Despite some reticence about how far a Brit revival has come at this stage, Ward added that he would like to see advances made in terms of British watchmaking but suggested it would be a long process. “We decided we would stay in Switzerland but do all of our marketing in the UK,” he said. “We would jump at the chance of being totally British made but in my lifetime, I can’t see that happening.”
While achieving total British manufacture may be something of an uphill climb, some British brands are certainly already embarking on that journey. For instance, the Bremont Watch Company has a watch workshop in Henley-on-Thames and is making every effort to do as much watchmaking as it can in-house, which could even include movements in the not too distant future.
At the London Watch Show, English shared his opinion that the UK needs to work on building a similar infrastructure to Switzerland to be able to create multiple pieces rather than just one offs. “It’s a slow process but we’re doing what we can towards it,” said English.
A UK ORGANISATION?
Although the other panellists were more optimistic about the progress that has been made within the UK than Ward, they recognised there was still a lot of work to do. However, they reiterated that every effort in the right direction is important and that being a British brand doesn’t have to be about where the parts of the watch are made or even put together but can be about the operations and spirit of the business.
In terms of defining where a British-made label can be used, the panel mooted idea of creating an associations similar to those in other industries, for instance in jewellery, the British Jewellers’ Association, which not only sets and maintains high standards that must be adhered to by all members but that also brings the industry together providing opportunities to newtwork and share ideas.
In the meantime, for Ellis the British revival is about endeavour. “Watches may not be 100% made in the UK but it’s the fact that companies and owners are doing what they can to get there,” he explained. “As separate companies we are all doing what we can within our business models.”

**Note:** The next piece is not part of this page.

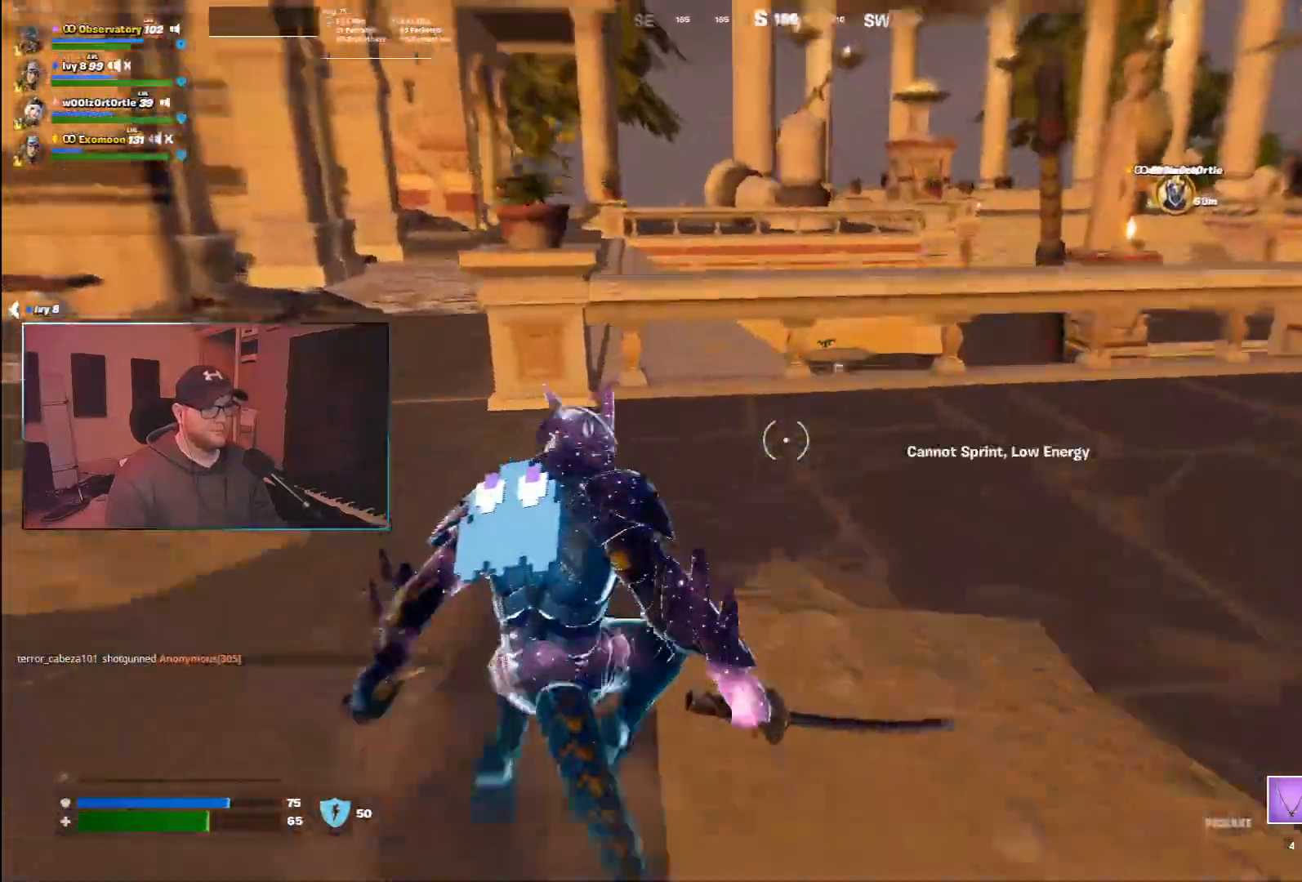
{"keys": ["d", "w"], "mouse": [], "events": [[50, "z", "up"], [133, "d", "up"], [217, "space", "down"], [450, "d", "down"], [483, "space", "up"]]}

Each company is working hard in its own right to promote and develop British watchmaking but there was still a great deal of enthusiasm for working together. At Accurist, which puts a small number of its watches together in the UK but has most of its products made abroad, Crocker said he would like to see and be involved with more British watch manufacturing
“The conversations that started at the London Watch Show are set to go on and help continue to elevate British watchmaking,” says Crocker. “There were some really interesting points raised during the conversation and it has been continued with some of the other panel members, and others, since.

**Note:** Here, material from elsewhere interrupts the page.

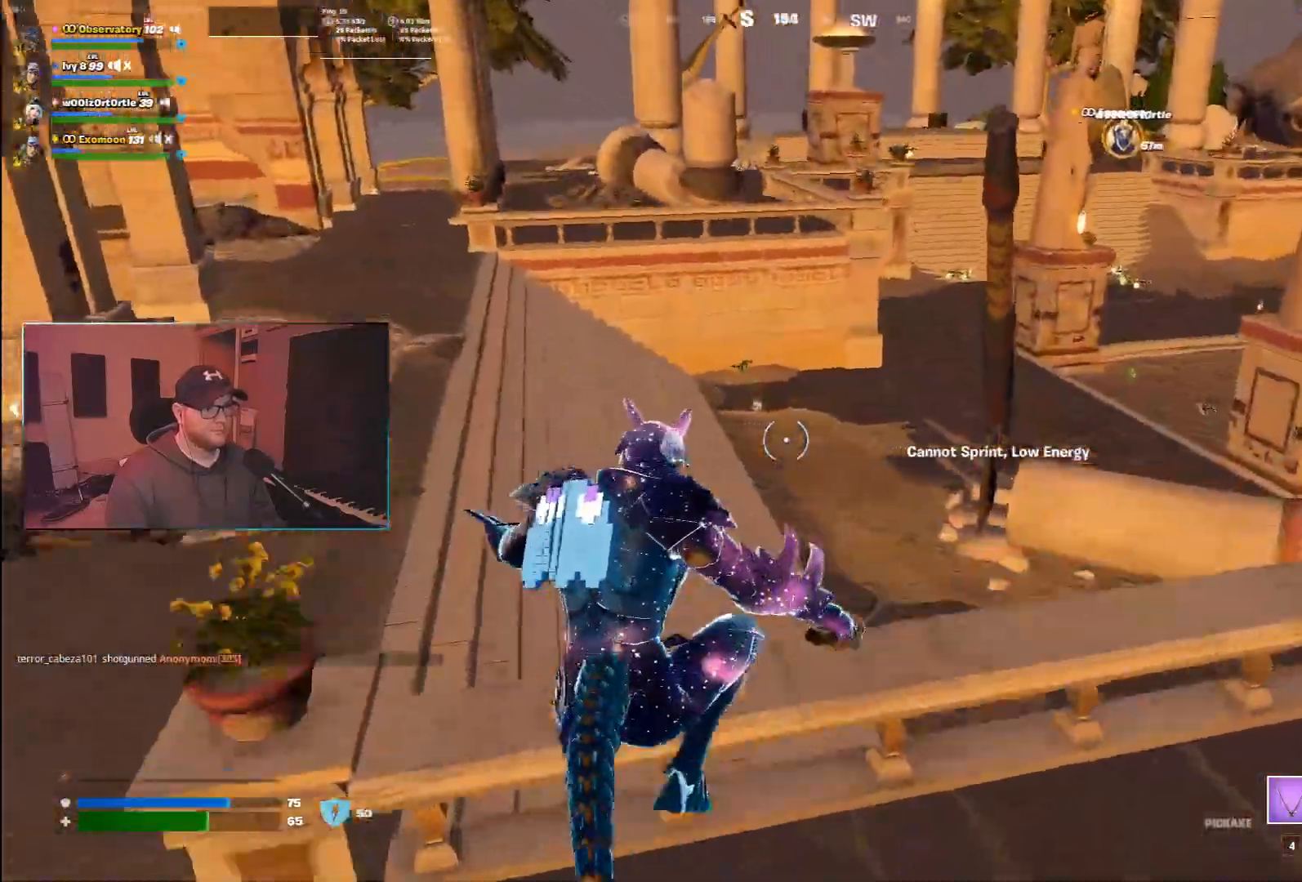
{"keys": ["ctrl", "w"], "mouse": [], "events": [[283, "d", "up"], [300, "ctrl", "down"]]}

“I feel that the subject is too important to leave as rhetoric and during the summer would like to pick it up again either formally or informally to see if we can agree on some tangible steps.”
The panel session at the London Watch Show highlighted that the good of the industry as a whole relies on competition being put aside. Mutual support and ideas sharing will drive the industry forward in the common goal of ensuring British watches are desirable exports and widely respected both at home and abroad. While plenty of work is already being done to achieve this by individuals and specific brands, the talk idenitified that more progress is likely to be made when channels of communication are open and forces combine. Watch this space.